(Stored data entries)
□ □ □ □ □ □ □

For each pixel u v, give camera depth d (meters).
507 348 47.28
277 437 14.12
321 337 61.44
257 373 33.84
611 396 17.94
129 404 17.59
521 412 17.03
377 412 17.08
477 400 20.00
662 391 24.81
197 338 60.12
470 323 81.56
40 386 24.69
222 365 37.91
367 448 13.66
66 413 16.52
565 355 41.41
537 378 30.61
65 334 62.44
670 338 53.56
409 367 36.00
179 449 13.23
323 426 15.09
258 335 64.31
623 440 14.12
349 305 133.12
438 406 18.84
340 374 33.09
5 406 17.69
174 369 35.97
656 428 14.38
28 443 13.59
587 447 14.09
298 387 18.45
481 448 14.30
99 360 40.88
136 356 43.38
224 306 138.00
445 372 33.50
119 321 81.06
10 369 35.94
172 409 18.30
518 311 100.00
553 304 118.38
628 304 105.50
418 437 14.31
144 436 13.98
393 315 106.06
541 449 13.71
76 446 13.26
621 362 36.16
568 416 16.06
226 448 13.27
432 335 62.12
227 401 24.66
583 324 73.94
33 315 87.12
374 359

□ □ □ □ □ □ □

*EXERCISE DESCRIPTION*.
Every entry above should be written out again, precisely.

*EXERCISE SOLUTION*.
For each pixel u v, give camera depth d (meters).
507 348 47.28
277 437 14.12
321 337 61.44
257 373 33.84
611 396 17.94
129 404 17.59
521 412 17.03
377 412 17.08
477 400 20.00
662 391 24.81
197 338 60.12
470 323 81.56
40 386 24.69
222 365 37.91
367 448 13.66
66 413 16.52
565 355 41.41
537 378 30.61
65 334 62.44
670 338 53.56
409 367 36.00
179 449 13.23
323 426 15.09
258 335 64.31
623 440 14.12
349 305 133.12
438 406 18.84
340 374 33.09
5 406 17.69
174 369 35.97
656 428 14.38
28 443 13.59
587 447 14.09
298 387 18.45
481 448 14.30
99 360 40.88
136 356 43.38
224 306 138.00
445 372 33.50
119 321 81.06
10 369 35.94
172 409 18.30
518 311 100.00
553 304 118.38
628 304 105.50
418 437 14.31
144 436 13.98
393 315 106.06
541 449 13.71
76 446 13.26
621 362 36.16
568 416 16.06
226 448 13.27
432 335 62.12
227 401 24.66
583 324 73.94
33 315 87.12
374 359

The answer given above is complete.